What if one of Mozart’s most famous catalogues wasn’t by Mozart at all?
Our new study, “Mozart’s So-Called Thematic Catalogue: Forensic Evidence of a Posthumous Forgery”, sets fire to one of the sacred cows of classical musicology: the authenticity of the so-called Verzeichnüss aller meiner Werke.
The case of K.298 – The Quartet that Time Forgot
For over a century, it was assumed that Mozart composed his Quartet K.298 in Paris, 1778. But forensic and musicological evidence reveals that at least one melody was lifted from Paisiello’s opera Le gare generose, premiered in 1786. This means K.298 cannot predate 1786. And yet, this work is curiously absent from Mozart’s own catalogue—a document that should, by any logic, have included it.
This “oversight” is just one crack in a document riddled with anomalies: missing pieces, impossible dates, and suspiciously neat handwriting.
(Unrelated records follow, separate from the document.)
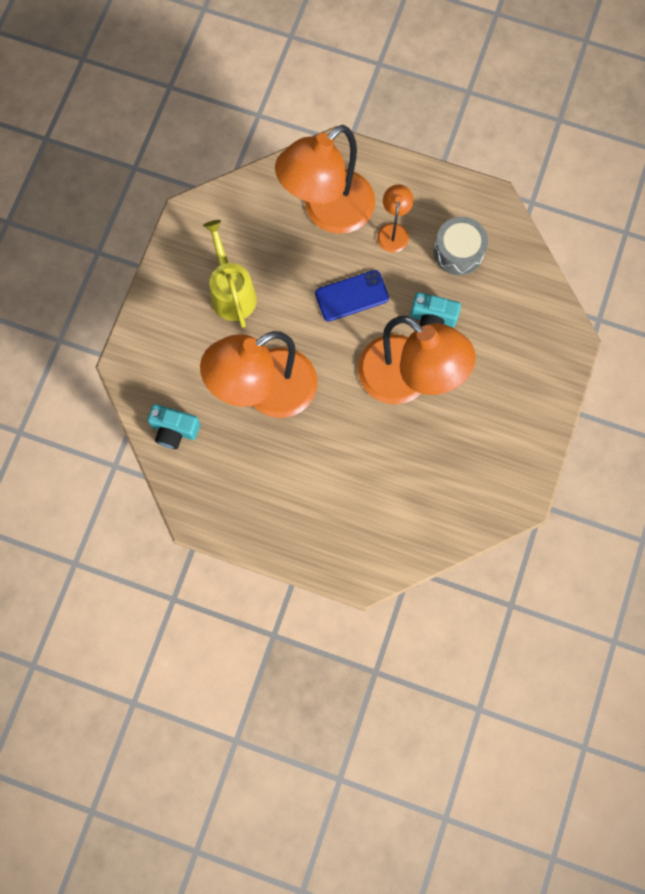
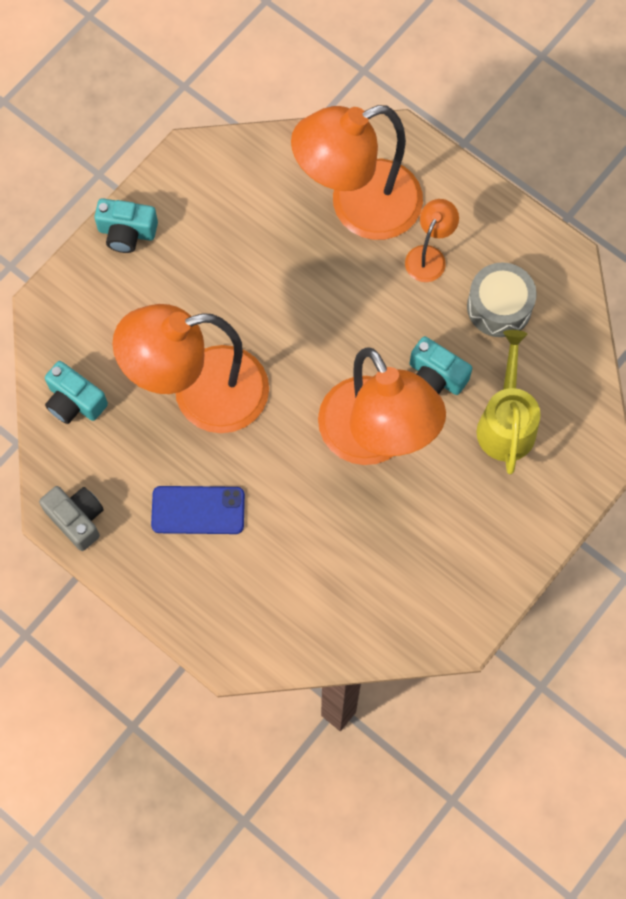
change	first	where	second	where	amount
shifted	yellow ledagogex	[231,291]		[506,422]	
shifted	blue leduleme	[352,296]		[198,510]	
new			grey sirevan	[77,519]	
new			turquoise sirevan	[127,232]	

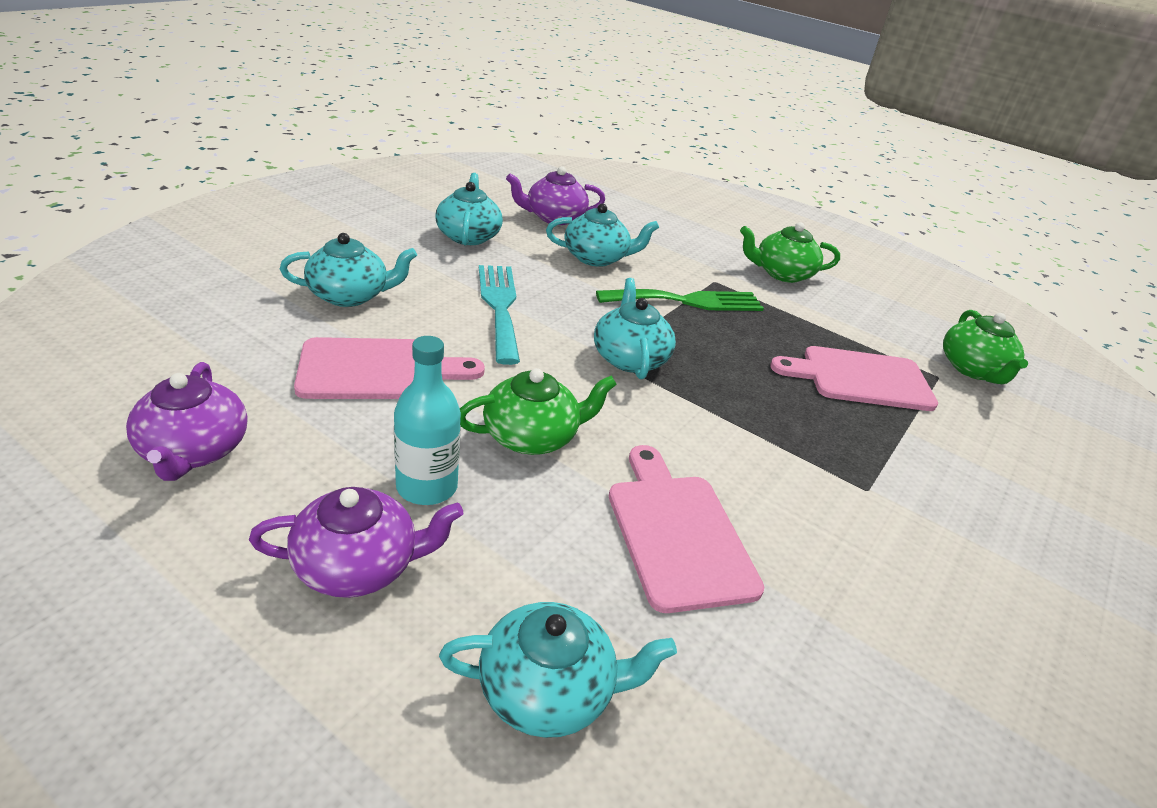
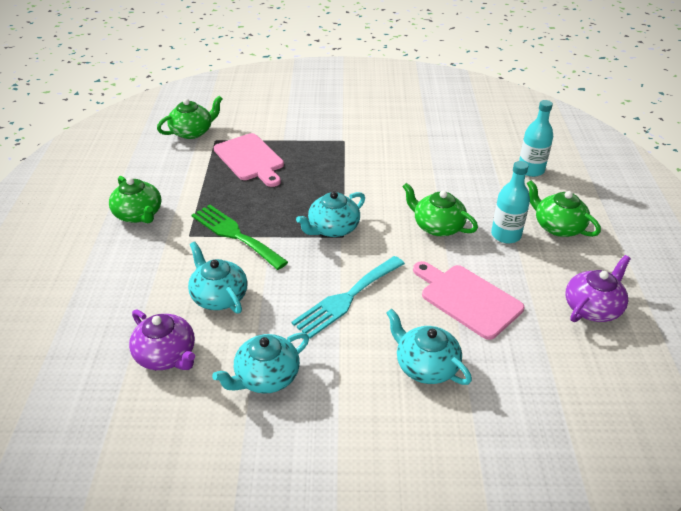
change	first	where	second	where	amount
repainted	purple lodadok	[358,565]	green lodadok	[557,226]	
swapped	turquoise lodadok	[548,690]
Our systematic analysis—handwriting, ink, watermark, you name it—shows that the so-called catalogue is a sophisticated posthumous fake. It simply doesn’t add up: historical context, material evidence, and even Mozart’s famously chaotic working style all say no, grazie.
So what?
If the catalogue isn’t authentic, neither are many of the received “facts” about Mozart’s life and works. Time for a new chapter: less myth, more method, and no more free passes for fake documents—however “canonical” they may seem.